[Rendered chart images]

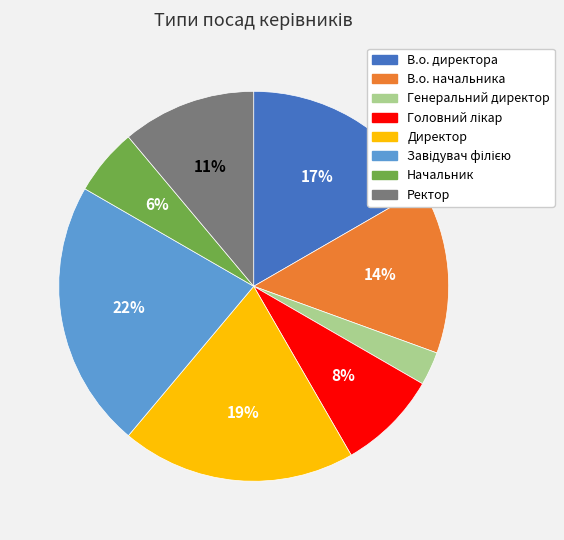

The В.о. директора slice represents 8% of the pie. True or false?

False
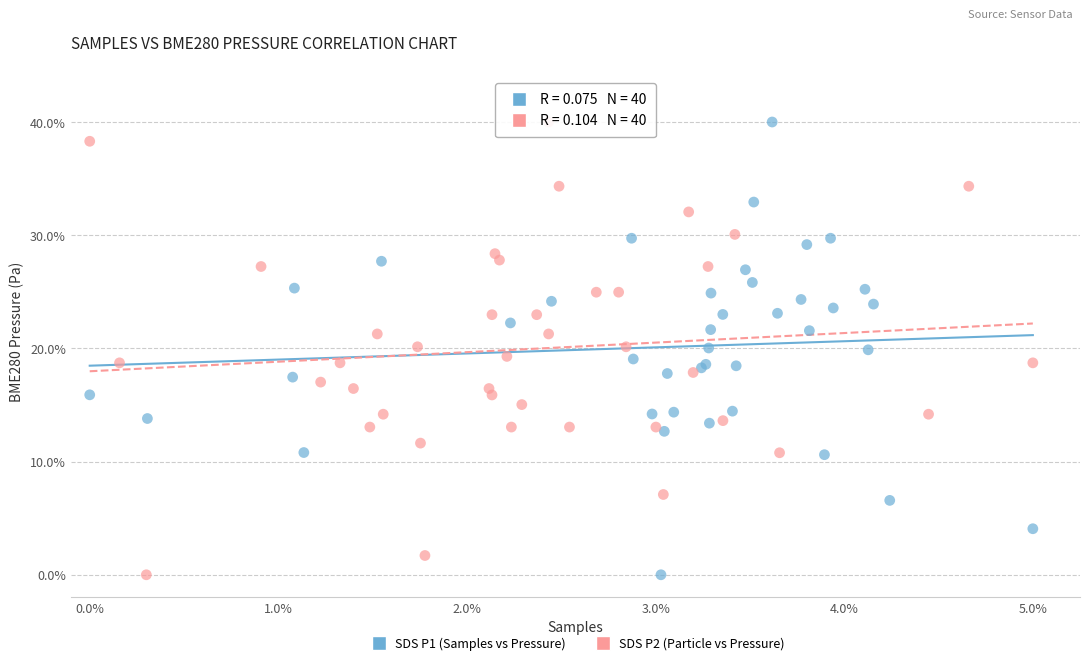

What are all the series names shown in the legend?

SDS P1 (Samples vs Pressure), SDS P2 (Particle vs Pressure)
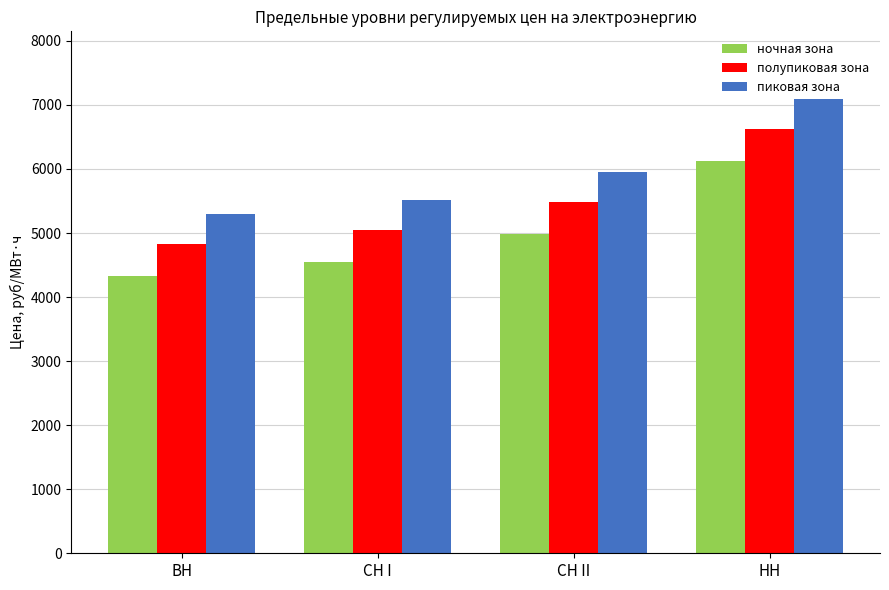

Which series has the largest total across all categories?

пиковая зона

== What is needed ==
Copy out the text of every entry above word for word, leaving out the pictures.

== Output of the exercise ==
The В.о. директора slice represents 8% of the pie. True or false?

False

What are all the series names shown in the legend?

SDS P1 (Samples vs Pressure), SDS P2 (Particle vs Pressure)

Which series has the largest total across all categories?

пиковая зона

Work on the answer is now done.